One of the biggest drawbacks of Indian economy is said to be the lack of adequate physical infrastructure, which caps growth potential of the economy. Every time the growth rate is on an upward trajectory and the economy looks set for the take-off, inadequacy of infrastructure causes overheating and the growth rate is pulled down, till next time when new triggers pull it up again.
Analysis of readily available data spanning over 50 years (1961-2014 – Source: World Bank) presents a picture of an economy that is in a step-up mode. It is interesting to review the data comparing its behavior over different time periods.
- Pre reform period (Pd I) – 1961 to 1991 – characterized by the alleged low Hindu growth rates. Average growth rate during this period was 4.13%
- Post reform era (Pd II) – 1992 onwards – when the license-permit raj was dismantled and the economy gradually started integrating with the global economy. Average growth rate during this period climbed to 6.79%.

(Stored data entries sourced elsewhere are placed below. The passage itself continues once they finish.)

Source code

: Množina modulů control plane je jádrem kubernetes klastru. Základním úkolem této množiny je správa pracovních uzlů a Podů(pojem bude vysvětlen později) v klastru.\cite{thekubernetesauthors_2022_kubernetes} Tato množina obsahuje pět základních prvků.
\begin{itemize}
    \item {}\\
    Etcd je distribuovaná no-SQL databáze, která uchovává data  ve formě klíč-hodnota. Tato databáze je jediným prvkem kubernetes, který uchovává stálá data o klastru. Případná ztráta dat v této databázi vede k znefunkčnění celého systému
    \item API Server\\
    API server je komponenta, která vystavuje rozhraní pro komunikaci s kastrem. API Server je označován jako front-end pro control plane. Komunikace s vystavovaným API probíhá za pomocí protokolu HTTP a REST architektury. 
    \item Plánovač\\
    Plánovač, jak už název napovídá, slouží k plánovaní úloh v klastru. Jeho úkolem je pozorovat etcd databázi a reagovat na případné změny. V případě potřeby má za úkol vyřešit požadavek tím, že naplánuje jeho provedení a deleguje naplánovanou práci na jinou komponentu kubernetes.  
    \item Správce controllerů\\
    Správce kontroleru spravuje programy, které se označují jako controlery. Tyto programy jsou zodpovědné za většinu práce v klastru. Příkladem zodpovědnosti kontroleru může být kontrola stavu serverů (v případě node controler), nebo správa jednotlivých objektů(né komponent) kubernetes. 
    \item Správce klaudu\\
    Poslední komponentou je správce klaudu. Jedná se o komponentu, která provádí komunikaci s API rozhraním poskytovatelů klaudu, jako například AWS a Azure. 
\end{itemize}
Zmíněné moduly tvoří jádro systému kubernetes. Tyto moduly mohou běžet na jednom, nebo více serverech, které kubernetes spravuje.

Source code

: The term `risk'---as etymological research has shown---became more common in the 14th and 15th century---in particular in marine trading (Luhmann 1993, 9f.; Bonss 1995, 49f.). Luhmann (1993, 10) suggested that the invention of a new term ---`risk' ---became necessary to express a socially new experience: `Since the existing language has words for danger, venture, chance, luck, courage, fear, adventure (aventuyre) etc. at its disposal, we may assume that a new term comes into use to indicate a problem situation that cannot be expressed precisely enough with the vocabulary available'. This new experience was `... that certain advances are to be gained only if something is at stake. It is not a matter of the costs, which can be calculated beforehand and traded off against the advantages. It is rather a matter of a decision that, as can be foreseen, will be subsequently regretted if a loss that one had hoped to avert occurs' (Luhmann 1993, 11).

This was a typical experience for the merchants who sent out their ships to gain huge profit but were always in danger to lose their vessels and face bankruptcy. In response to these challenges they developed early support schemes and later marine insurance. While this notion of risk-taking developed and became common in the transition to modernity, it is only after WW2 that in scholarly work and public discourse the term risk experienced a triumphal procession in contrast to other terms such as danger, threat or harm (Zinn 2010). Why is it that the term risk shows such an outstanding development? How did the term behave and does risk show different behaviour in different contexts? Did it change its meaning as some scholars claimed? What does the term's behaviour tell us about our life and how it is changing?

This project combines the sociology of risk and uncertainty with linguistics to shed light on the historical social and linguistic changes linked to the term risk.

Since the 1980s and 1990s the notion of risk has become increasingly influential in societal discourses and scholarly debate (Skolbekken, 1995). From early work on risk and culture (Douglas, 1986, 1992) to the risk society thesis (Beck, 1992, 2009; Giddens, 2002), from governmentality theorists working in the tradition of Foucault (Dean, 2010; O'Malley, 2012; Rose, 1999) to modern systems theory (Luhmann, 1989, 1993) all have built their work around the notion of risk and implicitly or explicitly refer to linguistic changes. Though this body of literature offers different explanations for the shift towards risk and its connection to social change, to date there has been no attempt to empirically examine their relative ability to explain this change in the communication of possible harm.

- Post 2002 (Pd III) – 2003 onwards – when the economy was on the high growth path in a world awash with surplus liquidity, average growth rate being 7.72% during the period
Along with successive higher growth rates, volatility in growth rates, as measured by standard deviation (SD), has continuously fallen for the three periods from 3.35 in Pd I to 2.03 in Pd II and finally to 1.90 in Pd III.
Every time, the economy peaks, the subsequent one/two years witness severe dips, even below the global growth rates. The ‘ritual’ steep fall after the peak is a phenomenon that has continued in all the periods.
An example is the time period 1988-1991. Peaking at 9.63% in 1988, growth petered out and dipped to 1.06% (below the global growth rate of 1.41%).
Similar thing happened earlier between 1975-76 and 1977-79. See the graph alongside.
The latest period (i.e. Pd III) has seen bottoms being formed at levels much higher than the global growth rates.
Year 2000 was the last time when Indian growth rate dipped below global growth rate. Subsequent time period – Pd III is the period during which the Indian economy has consistently stayed above the global growth rate, even though there has been the peak and the subsequent ‘ritual’ fall.
What these data points do not tell us is that
• Indian economy has broken free of the global economy
But the data does tell us that
• Volatility in growth rates has reduced significantly
• Indian economy is growing at a robust rate despite the global economy slowing down and
• If the trend persists, gap between the two series will widen. This is confirmed by the diverging trend lines.